■ Prompt
Please swap "Read out all" for "Show all" in the entries from the start through the line with "Read me more", both ends included, and give those lines again with nothing else changed.

=== Section Start ===

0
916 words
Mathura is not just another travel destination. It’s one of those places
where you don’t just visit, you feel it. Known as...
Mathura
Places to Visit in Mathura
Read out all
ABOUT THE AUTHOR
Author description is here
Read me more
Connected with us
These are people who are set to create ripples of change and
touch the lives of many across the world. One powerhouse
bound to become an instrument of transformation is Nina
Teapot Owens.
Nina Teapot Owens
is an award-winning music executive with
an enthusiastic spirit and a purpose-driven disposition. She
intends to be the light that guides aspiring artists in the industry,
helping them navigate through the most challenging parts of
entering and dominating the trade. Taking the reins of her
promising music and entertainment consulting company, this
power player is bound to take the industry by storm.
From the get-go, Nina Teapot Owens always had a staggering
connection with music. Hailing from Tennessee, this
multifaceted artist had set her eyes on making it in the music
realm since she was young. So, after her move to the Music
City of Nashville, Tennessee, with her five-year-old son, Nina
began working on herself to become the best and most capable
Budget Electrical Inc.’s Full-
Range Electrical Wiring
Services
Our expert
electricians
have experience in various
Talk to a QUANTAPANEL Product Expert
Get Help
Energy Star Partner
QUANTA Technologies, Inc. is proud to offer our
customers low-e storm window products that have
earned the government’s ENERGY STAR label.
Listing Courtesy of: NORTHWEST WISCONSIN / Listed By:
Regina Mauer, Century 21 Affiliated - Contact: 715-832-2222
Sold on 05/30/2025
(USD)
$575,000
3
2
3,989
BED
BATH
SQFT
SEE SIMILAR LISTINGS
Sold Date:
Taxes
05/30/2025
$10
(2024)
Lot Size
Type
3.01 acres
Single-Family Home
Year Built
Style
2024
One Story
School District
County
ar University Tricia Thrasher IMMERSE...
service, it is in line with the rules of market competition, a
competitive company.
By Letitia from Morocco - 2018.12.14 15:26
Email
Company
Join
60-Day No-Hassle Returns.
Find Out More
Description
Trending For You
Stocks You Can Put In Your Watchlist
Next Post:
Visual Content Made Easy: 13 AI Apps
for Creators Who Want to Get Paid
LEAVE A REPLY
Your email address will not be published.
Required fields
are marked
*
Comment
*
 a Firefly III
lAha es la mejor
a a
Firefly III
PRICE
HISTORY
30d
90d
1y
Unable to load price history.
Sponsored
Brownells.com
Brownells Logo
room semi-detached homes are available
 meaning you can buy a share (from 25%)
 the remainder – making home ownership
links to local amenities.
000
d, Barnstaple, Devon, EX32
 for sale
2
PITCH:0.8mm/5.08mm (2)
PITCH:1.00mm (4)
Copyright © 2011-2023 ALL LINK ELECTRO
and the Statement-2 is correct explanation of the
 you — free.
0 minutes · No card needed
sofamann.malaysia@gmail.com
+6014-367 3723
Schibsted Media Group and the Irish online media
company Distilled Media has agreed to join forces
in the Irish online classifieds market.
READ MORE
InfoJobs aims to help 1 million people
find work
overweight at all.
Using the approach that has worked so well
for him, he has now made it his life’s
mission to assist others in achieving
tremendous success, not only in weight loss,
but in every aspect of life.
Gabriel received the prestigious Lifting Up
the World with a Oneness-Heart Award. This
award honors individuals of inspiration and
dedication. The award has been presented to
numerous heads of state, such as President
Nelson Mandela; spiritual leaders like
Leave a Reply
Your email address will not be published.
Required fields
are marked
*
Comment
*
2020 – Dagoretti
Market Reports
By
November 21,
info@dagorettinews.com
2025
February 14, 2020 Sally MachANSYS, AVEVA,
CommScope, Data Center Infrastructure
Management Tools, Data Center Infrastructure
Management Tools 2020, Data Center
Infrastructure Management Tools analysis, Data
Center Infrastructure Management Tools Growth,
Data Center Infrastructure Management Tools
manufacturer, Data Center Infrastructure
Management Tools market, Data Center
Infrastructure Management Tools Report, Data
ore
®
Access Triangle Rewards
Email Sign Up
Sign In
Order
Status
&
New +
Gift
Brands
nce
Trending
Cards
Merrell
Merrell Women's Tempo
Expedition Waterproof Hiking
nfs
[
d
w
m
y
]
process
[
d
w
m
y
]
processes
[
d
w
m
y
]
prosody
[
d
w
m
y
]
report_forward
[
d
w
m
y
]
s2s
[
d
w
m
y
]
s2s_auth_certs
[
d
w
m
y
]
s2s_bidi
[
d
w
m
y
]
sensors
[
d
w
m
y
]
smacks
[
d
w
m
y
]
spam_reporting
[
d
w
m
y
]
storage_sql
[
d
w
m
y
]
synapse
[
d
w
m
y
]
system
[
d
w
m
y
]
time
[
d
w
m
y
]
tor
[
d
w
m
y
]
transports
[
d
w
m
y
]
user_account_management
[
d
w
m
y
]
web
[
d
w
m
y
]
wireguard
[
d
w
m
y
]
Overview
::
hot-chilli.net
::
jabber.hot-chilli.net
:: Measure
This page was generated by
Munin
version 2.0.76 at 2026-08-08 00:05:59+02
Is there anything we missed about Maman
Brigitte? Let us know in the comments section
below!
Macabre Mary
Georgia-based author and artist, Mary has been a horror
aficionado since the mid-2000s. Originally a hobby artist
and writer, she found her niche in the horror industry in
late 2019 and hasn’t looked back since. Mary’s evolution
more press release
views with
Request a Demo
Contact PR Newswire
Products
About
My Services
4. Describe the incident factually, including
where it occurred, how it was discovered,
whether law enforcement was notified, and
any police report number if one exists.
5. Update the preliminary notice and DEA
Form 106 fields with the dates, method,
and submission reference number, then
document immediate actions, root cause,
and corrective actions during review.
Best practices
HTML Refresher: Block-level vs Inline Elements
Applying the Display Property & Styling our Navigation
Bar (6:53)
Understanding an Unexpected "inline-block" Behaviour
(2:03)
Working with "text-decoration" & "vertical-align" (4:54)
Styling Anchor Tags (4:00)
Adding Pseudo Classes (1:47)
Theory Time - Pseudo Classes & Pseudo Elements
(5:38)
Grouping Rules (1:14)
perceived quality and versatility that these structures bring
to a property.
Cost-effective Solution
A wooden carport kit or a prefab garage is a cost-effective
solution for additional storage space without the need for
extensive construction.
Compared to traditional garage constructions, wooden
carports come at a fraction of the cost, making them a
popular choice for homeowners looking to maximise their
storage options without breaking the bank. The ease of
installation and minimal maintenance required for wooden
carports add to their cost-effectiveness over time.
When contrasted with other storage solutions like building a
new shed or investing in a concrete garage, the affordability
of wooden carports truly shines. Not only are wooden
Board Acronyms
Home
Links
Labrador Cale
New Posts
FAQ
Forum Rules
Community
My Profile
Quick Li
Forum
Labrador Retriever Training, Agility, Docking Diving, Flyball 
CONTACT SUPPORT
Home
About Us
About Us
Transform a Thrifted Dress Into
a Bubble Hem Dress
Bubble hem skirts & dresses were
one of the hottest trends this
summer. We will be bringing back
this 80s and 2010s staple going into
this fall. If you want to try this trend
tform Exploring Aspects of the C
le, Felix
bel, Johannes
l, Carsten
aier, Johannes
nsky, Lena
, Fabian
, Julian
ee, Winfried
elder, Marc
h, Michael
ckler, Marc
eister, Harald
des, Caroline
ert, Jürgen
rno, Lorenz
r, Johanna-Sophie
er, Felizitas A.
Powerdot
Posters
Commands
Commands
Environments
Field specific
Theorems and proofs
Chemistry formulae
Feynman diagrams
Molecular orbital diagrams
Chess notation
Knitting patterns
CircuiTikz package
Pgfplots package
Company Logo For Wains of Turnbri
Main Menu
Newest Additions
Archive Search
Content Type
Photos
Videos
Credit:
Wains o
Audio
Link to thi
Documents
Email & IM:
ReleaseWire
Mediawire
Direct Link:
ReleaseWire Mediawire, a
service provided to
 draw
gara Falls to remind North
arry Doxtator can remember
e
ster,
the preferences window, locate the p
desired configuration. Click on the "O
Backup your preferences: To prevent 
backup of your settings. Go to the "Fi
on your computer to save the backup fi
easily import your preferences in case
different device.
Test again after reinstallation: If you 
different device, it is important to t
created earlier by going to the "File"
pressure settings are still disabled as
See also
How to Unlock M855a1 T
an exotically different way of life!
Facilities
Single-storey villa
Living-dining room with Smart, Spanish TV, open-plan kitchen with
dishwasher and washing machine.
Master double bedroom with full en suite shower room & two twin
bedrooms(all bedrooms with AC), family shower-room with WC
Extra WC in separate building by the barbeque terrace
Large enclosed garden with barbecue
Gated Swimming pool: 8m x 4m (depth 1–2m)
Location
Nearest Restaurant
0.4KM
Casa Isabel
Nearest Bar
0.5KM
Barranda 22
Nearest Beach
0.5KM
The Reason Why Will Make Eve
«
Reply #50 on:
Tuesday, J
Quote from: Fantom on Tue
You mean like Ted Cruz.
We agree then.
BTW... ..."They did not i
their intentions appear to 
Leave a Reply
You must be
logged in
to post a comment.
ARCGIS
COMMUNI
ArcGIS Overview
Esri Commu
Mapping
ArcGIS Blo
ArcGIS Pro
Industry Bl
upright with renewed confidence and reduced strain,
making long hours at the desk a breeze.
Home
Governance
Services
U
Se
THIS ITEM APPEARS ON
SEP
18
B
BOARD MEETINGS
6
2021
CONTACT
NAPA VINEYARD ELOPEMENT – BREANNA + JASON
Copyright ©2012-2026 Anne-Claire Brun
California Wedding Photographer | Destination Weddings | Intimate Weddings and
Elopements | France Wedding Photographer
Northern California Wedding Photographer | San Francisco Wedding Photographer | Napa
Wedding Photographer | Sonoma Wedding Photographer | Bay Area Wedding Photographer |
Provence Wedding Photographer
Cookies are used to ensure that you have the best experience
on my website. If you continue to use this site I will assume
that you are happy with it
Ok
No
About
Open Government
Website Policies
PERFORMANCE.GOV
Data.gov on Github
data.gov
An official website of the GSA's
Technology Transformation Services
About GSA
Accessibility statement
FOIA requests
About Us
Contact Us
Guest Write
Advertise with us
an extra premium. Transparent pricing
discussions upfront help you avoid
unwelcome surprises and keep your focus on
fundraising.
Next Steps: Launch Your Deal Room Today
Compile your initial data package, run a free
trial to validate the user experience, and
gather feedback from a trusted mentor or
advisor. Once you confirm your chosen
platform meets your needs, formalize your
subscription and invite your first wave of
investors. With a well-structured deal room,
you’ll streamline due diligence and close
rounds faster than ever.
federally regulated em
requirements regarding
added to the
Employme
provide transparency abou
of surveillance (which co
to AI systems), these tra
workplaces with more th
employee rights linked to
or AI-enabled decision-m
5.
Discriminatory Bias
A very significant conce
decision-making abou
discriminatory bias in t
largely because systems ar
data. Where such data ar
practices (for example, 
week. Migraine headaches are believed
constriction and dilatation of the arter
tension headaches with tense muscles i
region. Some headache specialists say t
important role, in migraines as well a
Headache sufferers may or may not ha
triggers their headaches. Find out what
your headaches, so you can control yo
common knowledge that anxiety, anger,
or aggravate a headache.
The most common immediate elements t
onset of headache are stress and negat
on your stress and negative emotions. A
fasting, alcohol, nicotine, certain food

=== Section End ===

■ Solution
0
916 words
Mathura is not just another travel destination. It’s one of those places
where you don’t just visit, you feel it. Known as...
Mathura
Places to Visit in Mathura
Show all
ABOUT THE AUTHOR
Author description is here
Read me more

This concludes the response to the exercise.